WRITTEN PROBLEM: Reproduce, word for word, the portion of the text on union learning that runs from "The Leeds University" to "unions had improved.".

Unionlearn's strength has been to use union learning reps to act as advocates, encouraging and advising their colleagues on the advantages of improving their skills.  It has trained more than 23,000 ULRs, delivered 30,000 Skills for Life courses and reaches 250,000 learners per year.
 
 The Leeds University report found that Union Learning Fund projects are:

  • Inclusive: more than nine out of ten projects opened learning opportunities to non-union members. A third of projects targeted a specific ethnic or minority group.
  • Give added value: without ULF projects, learning would not have taken place in many workplaces or the quality of learning would not have been as good.

Union Learning Fund projects have had a positive knock-on effect on employer-employee relations, on staff morale and health and safety in the workplace. Almost a third of employers said that organisational performance had increased and 42 per cent said that levels of trust between management and unions had improved.
 
Where learning agreements were signed by employers (in 53 per cent of workplaces), the learning experience and the benefits to the organisation have been the greatest. 

Union Learning Fund projects have encouraged four out of ten employers to make a financial contribution to union learning activities (the average investment was £23,000); however many more provided contributions in kind, for example equipment, office space and time off for reps and employees.

STORED DATA:
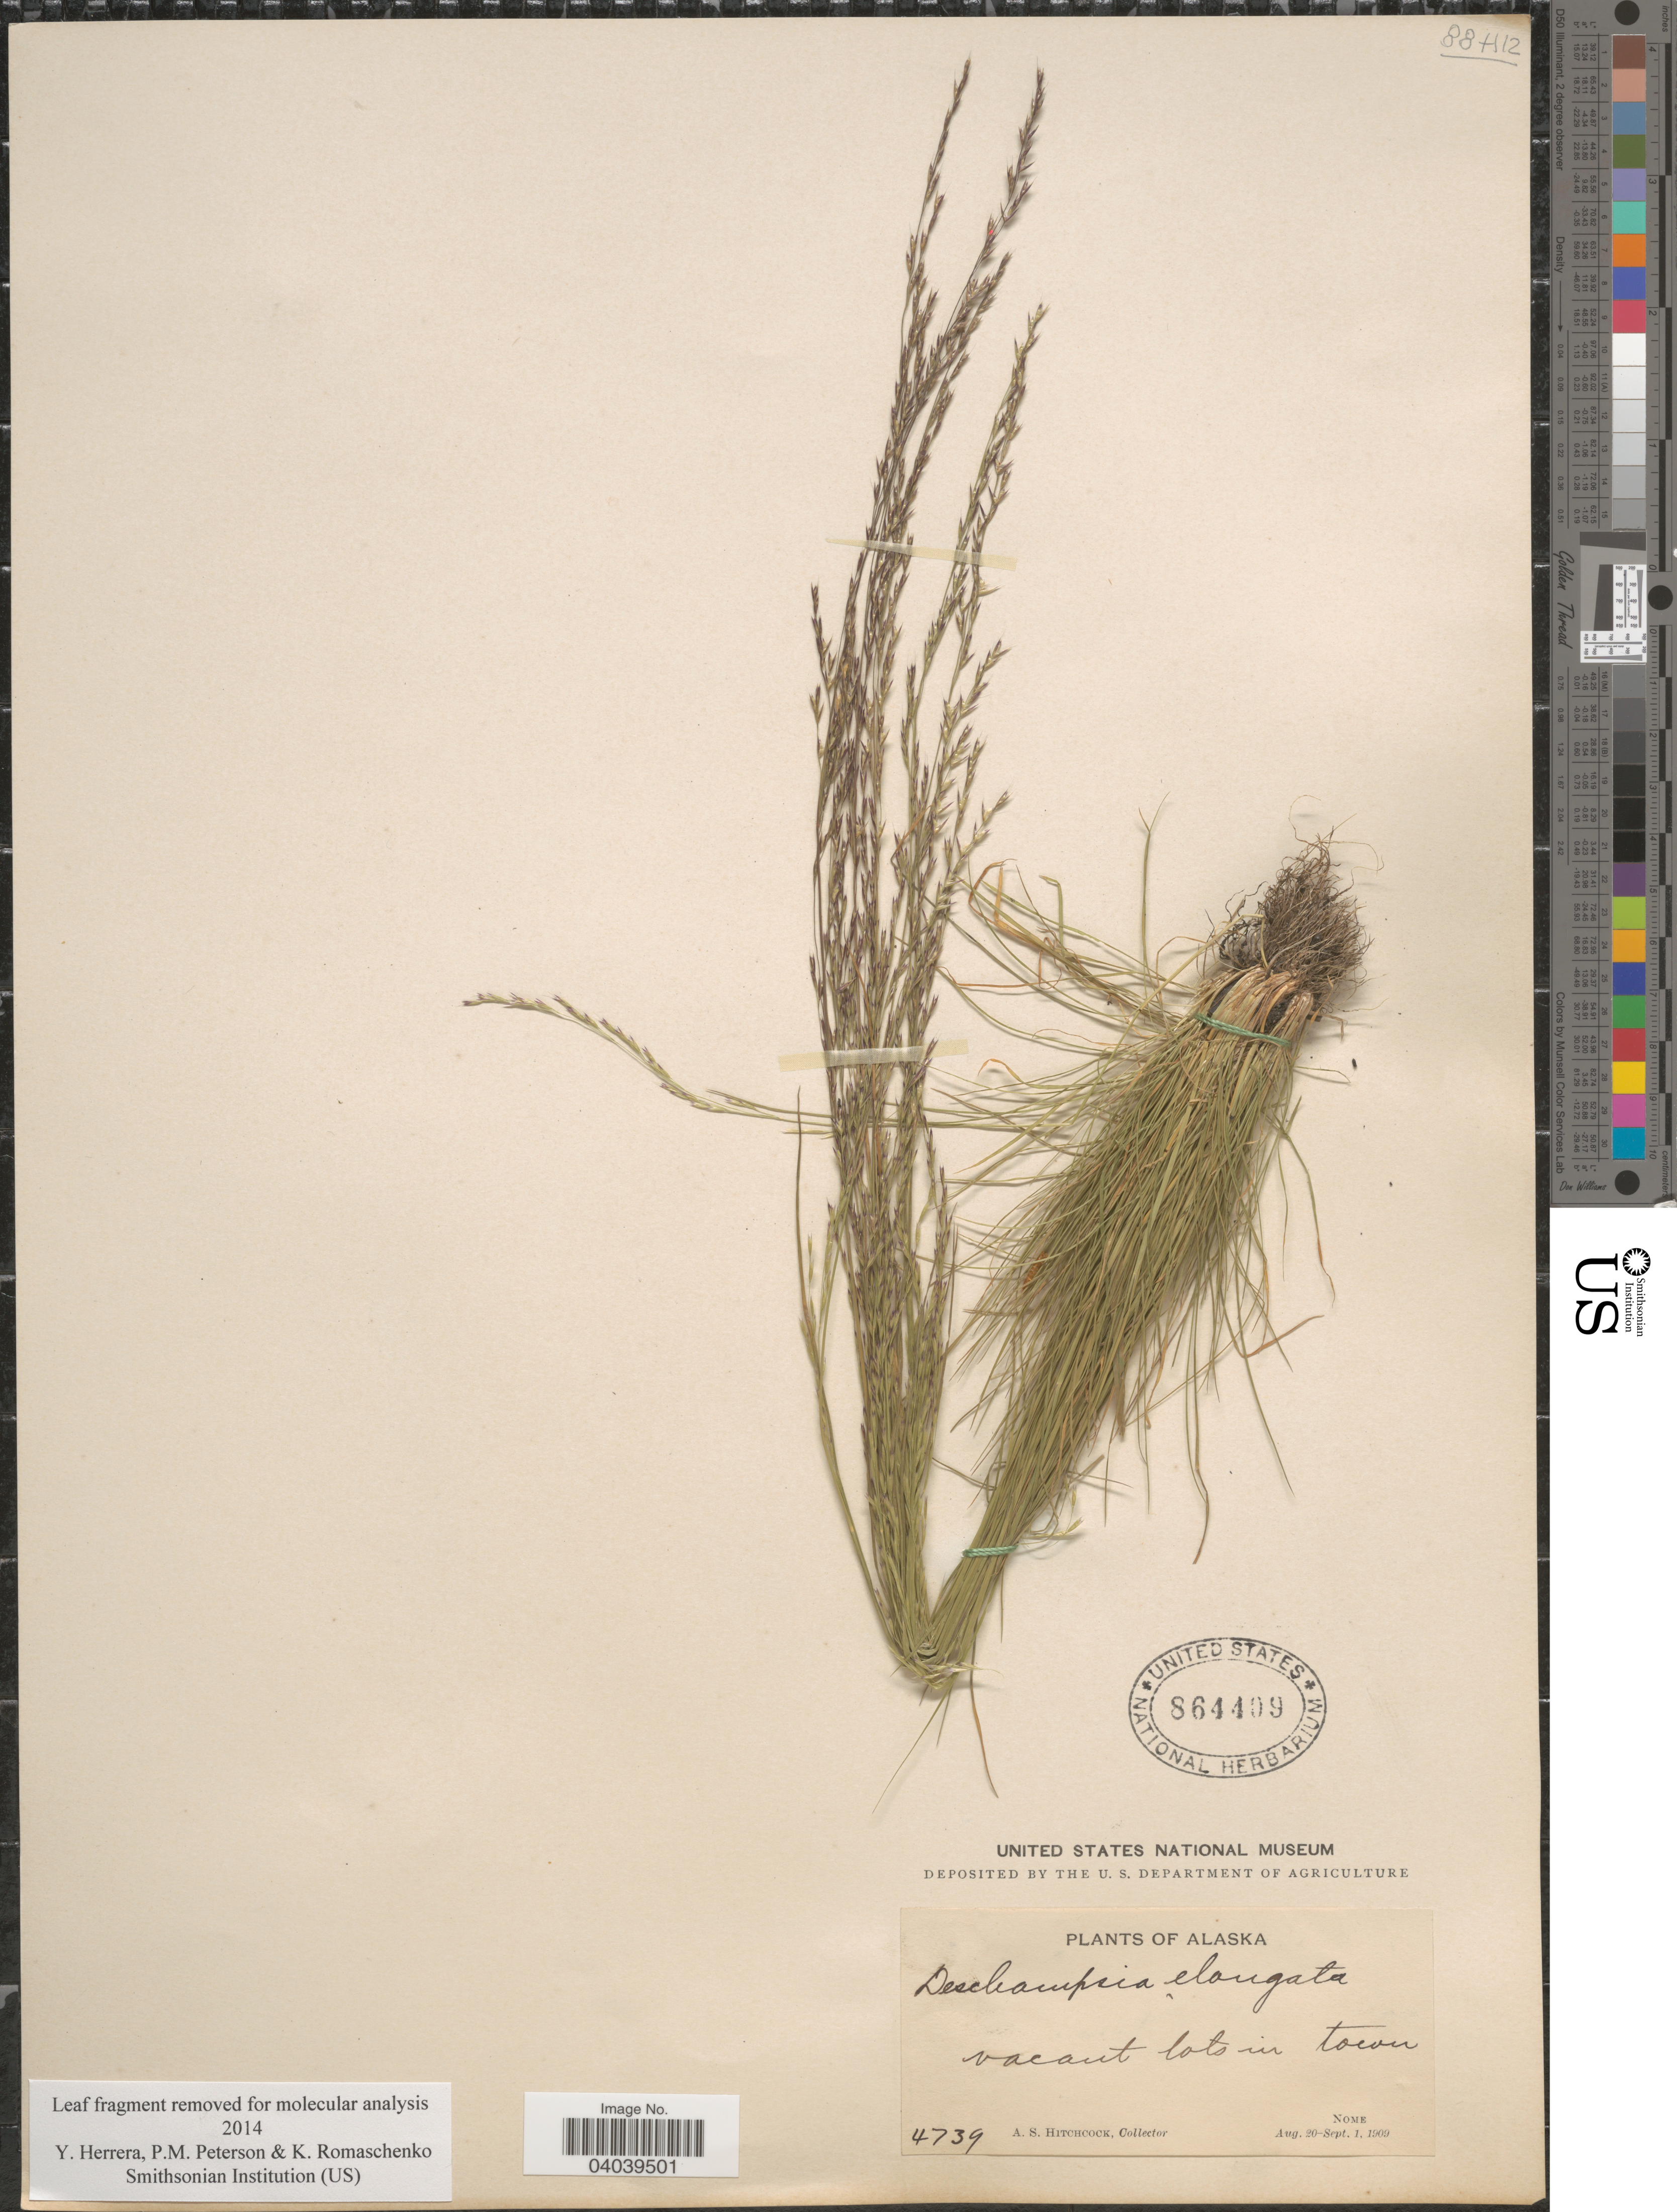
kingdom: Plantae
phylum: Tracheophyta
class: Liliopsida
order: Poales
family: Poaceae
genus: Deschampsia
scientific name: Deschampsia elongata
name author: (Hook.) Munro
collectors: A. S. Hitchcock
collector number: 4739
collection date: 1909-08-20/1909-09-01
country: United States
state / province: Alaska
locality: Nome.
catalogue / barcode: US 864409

ANSWER FOR THIS EXERCISE:
The Leeds University report found that Union Learning Fund projects are:

  • Inclusive: more than nine out of ten projects opened learning opportunities to non-union members. A third of projects targeted a specific ethnic or minority group.
  • Give added value: without ULF projects, learning would not have taken place in many workplaces or the quality of learning would not have been as good.

Union Learning Fund projects have had a positive knock-on effect on employer-employee relations, on staff morale and health and safety in the workplace. Almost a third of employers said that organisational performance had increased and 42 per cent said that levels of trust between management and unions had improved.